[Collection entries]
————
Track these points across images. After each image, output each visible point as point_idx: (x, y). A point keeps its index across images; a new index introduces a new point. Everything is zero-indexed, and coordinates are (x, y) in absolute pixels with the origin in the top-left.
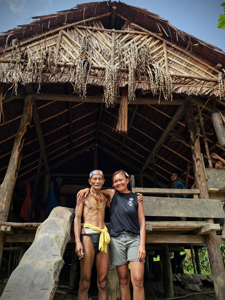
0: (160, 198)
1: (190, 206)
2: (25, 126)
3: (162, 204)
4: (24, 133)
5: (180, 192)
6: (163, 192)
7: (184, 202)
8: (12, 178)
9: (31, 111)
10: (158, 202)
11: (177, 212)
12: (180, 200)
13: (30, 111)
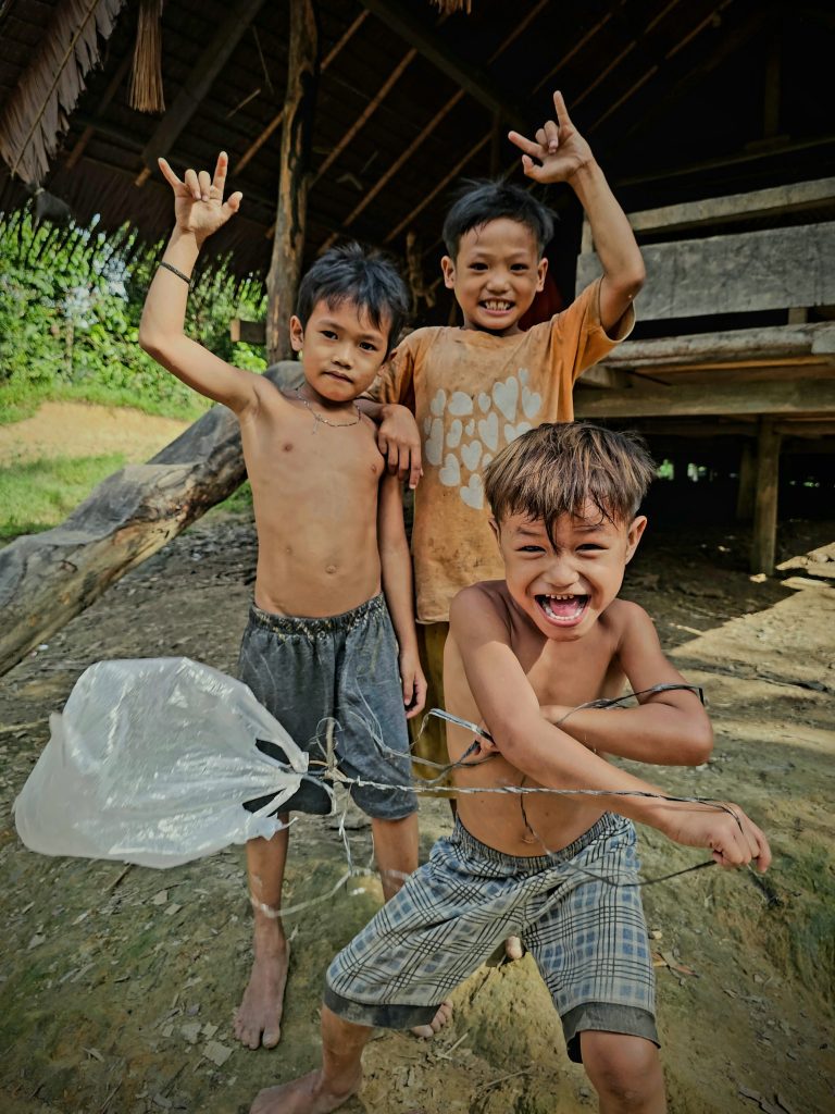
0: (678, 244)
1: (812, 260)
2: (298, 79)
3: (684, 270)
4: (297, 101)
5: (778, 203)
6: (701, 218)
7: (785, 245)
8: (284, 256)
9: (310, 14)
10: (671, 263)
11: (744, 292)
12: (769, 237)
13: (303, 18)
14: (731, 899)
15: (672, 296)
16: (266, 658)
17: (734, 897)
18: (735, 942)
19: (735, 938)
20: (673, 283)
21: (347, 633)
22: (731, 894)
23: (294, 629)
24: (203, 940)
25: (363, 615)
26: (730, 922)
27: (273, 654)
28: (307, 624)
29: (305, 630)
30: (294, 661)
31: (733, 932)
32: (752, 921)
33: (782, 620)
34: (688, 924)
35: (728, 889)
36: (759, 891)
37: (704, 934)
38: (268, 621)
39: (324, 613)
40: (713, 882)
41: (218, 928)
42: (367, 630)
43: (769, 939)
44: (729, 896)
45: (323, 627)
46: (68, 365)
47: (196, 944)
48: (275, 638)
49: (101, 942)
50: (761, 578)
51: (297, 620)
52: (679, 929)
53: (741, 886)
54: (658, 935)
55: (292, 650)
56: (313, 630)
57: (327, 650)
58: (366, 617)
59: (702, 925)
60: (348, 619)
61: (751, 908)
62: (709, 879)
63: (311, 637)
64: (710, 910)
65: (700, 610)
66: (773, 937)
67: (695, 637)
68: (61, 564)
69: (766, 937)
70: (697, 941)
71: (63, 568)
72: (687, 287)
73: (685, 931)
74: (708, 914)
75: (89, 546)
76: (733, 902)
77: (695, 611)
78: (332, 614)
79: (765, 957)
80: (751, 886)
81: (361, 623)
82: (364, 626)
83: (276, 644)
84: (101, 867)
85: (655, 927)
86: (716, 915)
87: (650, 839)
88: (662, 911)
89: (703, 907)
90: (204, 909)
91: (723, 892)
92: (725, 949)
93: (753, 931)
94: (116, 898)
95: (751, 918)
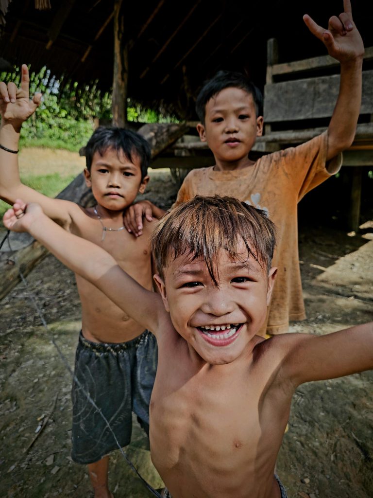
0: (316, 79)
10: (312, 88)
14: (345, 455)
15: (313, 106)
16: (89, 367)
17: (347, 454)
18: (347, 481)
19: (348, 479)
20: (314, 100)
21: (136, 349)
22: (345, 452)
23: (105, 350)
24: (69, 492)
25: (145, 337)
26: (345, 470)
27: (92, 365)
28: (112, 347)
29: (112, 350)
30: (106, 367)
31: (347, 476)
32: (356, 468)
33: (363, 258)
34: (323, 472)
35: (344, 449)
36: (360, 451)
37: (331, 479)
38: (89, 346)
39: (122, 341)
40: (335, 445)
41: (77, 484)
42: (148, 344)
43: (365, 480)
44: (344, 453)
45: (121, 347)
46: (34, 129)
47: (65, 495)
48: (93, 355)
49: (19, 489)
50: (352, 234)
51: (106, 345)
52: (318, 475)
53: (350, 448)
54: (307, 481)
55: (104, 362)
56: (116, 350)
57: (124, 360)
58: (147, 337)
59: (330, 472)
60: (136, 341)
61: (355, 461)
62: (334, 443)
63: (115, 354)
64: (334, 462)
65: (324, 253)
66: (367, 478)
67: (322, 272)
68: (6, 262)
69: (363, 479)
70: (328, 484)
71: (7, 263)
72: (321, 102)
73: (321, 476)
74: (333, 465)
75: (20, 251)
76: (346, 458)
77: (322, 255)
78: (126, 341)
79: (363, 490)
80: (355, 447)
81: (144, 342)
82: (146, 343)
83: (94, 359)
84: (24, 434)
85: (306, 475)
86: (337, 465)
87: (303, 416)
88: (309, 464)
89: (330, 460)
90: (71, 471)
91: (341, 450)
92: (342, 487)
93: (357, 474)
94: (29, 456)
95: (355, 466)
————
REQUIRED WORK> Reproduce all of the data above, substituting "zero-based" for "zero-indexed" and leaving everything else unchanged. Leave the pictures out of your answer.

WRITTEN REPLY>
Track these points across images. After each image, output each visible point as point_idx: (x, y). A point keeps its index across images; a new index introduces a new point. Everything is zero-based, and coordinates are (x, y) in absolute pixels with the origin in the top-left.
0: (160, 198)
1: (190, 206)
2: (25, 126)
3: (162, 204)
4: (24, 133)
5: (180, 192)
6: (163, 192)
7: (184, 202)
8: (12, 178)
9: (31, 111)
10: (158, 202)
11: (177, 212)
12: (180, 200)
13: (30, 111)
0: (678, 244)
1: (812, 260)
2: (298, 79)
3: (684, 270)
4: (297, 101)
5: (778, 203)
6: (701, 218)
7: (785, 245)
8: (284, 256)
9: (310, 14)
10: (671, 263)
11: (744, 292)
12: (769, 237)
13: (303, 18)
14: (731, 899)
15: (672, 296)
16: (266, 658)
17: (734, 897)
18: (735, 942)
19: (735, 938)
20: (673, 283)
21: (347, 633)
22: (731, 894)
23: (294, 629)
24: (203, 940)
25: (363, 615)
26: (730, 922)
27: (273, 654)
28: (307, 624)
29: (305, 630)
30: (294, 661)
31: (733, 932)
32: (752, 921)
33: (782, 620)
34: (688, 924)
35: (728, 889)
36: (759, 891)
37: (704, 934)
38: (268, 621)
39: (324, 613)
40: (713, 882)
41: (218, 928)
42: (367, 630)
43: (769, 939)
44: (729, 896)
45: (323, 627)
46: (68, 365)
47: (196, 944)
48: (275, 638)
49: (101, 942)
50: (761, 578)
51: (297, 620)
52: (679, 929)
53: (741, 886)
54: (658, 935)
55: (292, 650)
56: (313, 630)
57: (327, 650)
58: (366, 617)
59: (702, 925)
60: (348, 619)
61: (751, 908)
62: (709, 879)
63: (311, 637)
64: (710, 910)
65: (700, 610)
66: (773, 937)
67: (695, 637)
68: (61, 564)
69: (766, 937)
70: (697, 941)
71: (63, 568)
72: (687, 287)
73: (685, 931)
74: (708, 914)
75: (89, 546)
76: (733, 902)
77: (695, 611)
78: (332, 614)
79: (765, 957)
80: (751, 886)
81: (361, 623)
82: (364, 626)
83: (276, 644)
84: (101, 867)
85: (655, 927)
86: (716, 915)
87: (650, 839)
88: (662, 911)
89: (703, 907)
90: (204, 909)
91: (723, 892)
92: (725, 949)
93: (753, 931)
94: (116, 898)
95: (751, 918)
0: (316, 79)
10: (312, 88)
14: (345, 455)
15: (313, 106)
16: (89, 367)
17: (347, 454)
18: (347, 481)
19: (348, 479)
20: (314, 100)
21: (136, 349)
22: (345, 452)
23: (105, 350)
24: (69, 492)
25: (145, 337)
26: (345, 470)
27: (92, 365)
28: (112, 347)
29: (112, 350)
30: (106, 367)
31: (347, 476)
32: (356, 468)
33: (363, 258)
34: (323, 472)
35: (344, 449)
36: (360, 451)
37: (331, 479)
38: (89, 346)
39: (122, 341)
40: (335, 445)
41: (77, 484)
42: (148, 344)
43: (365, 480)
44: (344, 453)
45: (121, 347)
46: (34, 129)
47: (65, 495)
48: (93, 355)
49: (19, 489)
50: (352, 234)
51: (106, 345)
52: (318, 475)
53: (350, 448)
54: (307, 481)
55: (104, 362)
56: (116, 350)
57: (124, 360)
58: (147, 337)
59: (330, 472)
60: (136, 341)
61: (355, 461)
62: (334, 443)
63: (115, 354)
64: (334, 462)
65: (324, 253)
66: (367, 478)
67: (322, 272)
68: (6, 262)
69: (363, 479)
70: (328, 484)
71: (7, 263)
72: (321, 102)
73: (321, 476)
74: (333, 465)
75: (20, 251)
76: (346, 458)
77: (322, 255)
78: (126, 341)
79: (363, 490)
80: (355, 447)
81: (144, 342)
82: (146, 343)
83: (94, 359)
84: (24, 434)
85: (306, 475)
86: (337, 465)
87: (303, 416)
88: (309, 464)
89: (330, 460)
90: (71, 471)
91: (341, 450)
92: (342, 487)
93: (357, 474)
94: (29, 456)
95: (355, 466)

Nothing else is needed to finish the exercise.